Canwest, after acquiring Southam in November 2000, which included the Cape Breton Post, examined ways to integrate many of its smaller market papers into its Global television news division; however, it wasn't to be. On August 10, 2002, Canwest sold eight Atlantic Canada and two Saskatchewan daily newspapers, 34 community papers, and two printing plants to Transcontinental Media including the Cape Breton Post, and St. John's The Telegram. The deal allowed Transcontinental to use its newly acquired Summerside, Prince Edward Island plant to print the Atlantic Canada version of the National Post.

== Circulation ==
According to figures via Canadian Newspaper Association, the Cape Breton Post's average weekday circulation for 2015 was 16,972, while on Saturdays it was 16,319. Because of the relatively small population of Cape Breton Island, that meant that over 12% of the population could be receiving the paper and its advertisements. Like most Canadian daily newspapers, the Cape Breton Post has seen a decline in circulation, dropping its total by % to 106,473 copies daily from 2008 to 2015.

Daily average

==Saltwire acquisition==
On April 13, 2017, Transcontinental announced that it had sold all of its newspapers in Atlantic Canada to SaltWire Network, a newly formed parent company of The Chronicle Herald.
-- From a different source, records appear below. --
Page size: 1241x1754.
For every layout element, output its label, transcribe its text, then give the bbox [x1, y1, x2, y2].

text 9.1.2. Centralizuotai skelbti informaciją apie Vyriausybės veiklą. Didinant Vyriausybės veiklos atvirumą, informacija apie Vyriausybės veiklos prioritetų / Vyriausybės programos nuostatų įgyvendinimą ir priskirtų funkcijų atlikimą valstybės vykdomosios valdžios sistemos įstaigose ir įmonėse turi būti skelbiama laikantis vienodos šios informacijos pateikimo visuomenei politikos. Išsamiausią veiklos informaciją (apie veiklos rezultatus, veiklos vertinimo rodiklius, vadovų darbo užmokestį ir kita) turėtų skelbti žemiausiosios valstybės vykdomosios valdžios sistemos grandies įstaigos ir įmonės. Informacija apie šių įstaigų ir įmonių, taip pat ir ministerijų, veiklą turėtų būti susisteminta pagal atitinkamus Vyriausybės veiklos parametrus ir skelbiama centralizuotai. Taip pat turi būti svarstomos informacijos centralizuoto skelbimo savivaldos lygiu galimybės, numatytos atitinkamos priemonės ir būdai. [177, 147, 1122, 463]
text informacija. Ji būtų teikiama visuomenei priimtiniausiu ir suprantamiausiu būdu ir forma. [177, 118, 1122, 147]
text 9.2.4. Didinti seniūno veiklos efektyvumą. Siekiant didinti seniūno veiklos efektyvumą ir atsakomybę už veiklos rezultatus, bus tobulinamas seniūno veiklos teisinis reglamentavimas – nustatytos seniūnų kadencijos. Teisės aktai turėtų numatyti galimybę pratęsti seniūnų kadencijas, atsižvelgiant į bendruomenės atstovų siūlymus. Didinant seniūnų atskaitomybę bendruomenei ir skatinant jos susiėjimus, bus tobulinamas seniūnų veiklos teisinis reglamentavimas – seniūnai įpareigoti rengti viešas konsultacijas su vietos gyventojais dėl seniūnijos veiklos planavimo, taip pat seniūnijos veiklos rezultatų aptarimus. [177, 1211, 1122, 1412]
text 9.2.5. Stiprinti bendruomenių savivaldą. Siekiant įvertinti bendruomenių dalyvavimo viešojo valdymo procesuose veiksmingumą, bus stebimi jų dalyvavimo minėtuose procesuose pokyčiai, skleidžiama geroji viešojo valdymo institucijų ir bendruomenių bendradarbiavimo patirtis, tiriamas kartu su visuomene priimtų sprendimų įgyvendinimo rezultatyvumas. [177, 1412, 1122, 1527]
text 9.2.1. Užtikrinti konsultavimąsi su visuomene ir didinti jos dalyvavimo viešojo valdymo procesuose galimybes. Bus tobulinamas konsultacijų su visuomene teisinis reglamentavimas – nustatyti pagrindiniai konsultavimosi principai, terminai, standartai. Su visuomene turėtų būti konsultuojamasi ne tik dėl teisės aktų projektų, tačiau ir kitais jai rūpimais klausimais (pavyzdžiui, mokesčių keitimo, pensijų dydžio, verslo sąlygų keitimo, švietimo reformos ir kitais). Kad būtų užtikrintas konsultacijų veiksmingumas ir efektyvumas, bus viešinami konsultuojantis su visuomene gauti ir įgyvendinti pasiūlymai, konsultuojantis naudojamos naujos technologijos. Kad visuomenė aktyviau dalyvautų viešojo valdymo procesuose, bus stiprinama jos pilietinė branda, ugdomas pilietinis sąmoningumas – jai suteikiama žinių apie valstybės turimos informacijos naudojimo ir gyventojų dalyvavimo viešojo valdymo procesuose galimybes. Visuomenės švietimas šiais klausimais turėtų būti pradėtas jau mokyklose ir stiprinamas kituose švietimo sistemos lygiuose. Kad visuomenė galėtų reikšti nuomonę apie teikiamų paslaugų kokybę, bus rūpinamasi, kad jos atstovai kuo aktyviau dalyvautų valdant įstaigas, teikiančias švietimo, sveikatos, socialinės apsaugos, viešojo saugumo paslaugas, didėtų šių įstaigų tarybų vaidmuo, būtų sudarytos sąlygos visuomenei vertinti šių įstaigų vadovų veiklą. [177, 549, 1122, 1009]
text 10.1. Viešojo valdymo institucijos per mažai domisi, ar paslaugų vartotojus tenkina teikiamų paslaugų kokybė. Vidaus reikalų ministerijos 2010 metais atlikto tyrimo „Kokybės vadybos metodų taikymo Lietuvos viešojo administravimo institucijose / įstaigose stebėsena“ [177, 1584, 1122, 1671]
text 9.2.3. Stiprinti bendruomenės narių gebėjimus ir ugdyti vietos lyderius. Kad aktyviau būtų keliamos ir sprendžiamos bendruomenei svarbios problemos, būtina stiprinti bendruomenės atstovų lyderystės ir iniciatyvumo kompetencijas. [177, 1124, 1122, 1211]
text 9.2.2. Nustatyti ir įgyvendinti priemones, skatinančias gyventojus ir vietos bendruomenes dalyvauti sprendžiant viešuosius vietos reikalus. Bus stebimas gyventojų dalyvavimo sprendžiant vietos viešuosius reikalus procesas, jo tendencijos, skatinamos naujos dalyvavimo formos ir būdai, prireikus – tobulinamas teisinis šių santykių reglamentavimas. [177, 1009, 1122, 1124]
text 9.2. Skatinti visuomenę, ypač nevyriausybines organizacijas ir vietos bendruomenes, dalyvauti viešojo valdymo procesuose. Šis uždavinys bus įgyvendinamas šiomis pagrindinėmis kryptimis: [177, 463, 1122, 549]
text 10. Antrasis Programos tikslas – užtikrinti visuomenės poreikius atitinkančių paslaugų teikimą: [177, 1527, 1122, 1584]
On 29 November 2018 Saltwire Network announced the closure of its press in Sydney, with the printing of the Cape Breton Post moved to the company's press in Halifax.

In March 2019, all SaltWire publication websites, including the Cape Breton Post, introduced metered paywalls. At the end of March 2019, the Post's owners, Saltwire, terminated its affiliation with the Canadian Press newswire service, opting instead to become a client of Postmedia and Reuters. In March 2019, SaltWire announced it was putting 10 of its newspaper buildings up for sale, including the headquarters for the Cape Breton Post.

==Cease print edition of Cape Breton Post on Mondays==
On 3 October 2022, SaltWire Network announced they would cease publishing a print version of the Cape Breton Post on Mondays.
Along with the Post, three other Satwire publications were impacted: The Chronicle Herald, in Halifax; The Guardian, in Charlottetown, P.E.I.; and,The Telegram, in St. John's. Digital editions replaced the printed versions on Mondays. The announcement took effect on 17 October, but as in the past, there was no print publication on Thanksgiving Monday.

==Postmedia's takeover==

In March 2024, Saltwire declared bankruptcy. Postmedia Network bought the remains of Saltwire in late summer 2024, including the Cape Breton Post. About a month after Postmedia's takeover, major layoffs occurred in management, editorial staff, and writers, including cartoonist Michael de Adder which also resulted in local content being replaced by advertisements.

The Post's most recent headquarters in Sydney was put up for sale in October 2024 as the paper is no longer printed in Sydney, but at the same printing press as the Halifax Chronicle Herald on the mainland. This building, built for the Post in 1985, is located at the corner of Dorchester and George Streets, and is just a short distance from the former brick and concrete Sydney Post-Record building at 75 Dorchester Street, which still stands.

==Notable staff==
- H.P. Duchemin, who started the predecessor publication as the Sydney Daily Post in 1899/1901
- Roy Duchemin, son of H.P. Duchemin, who took over as publisher in the early 1940s.
- Night editor Bob Duchemin (1965 – 2010, son of Roy, grandson of H.P.)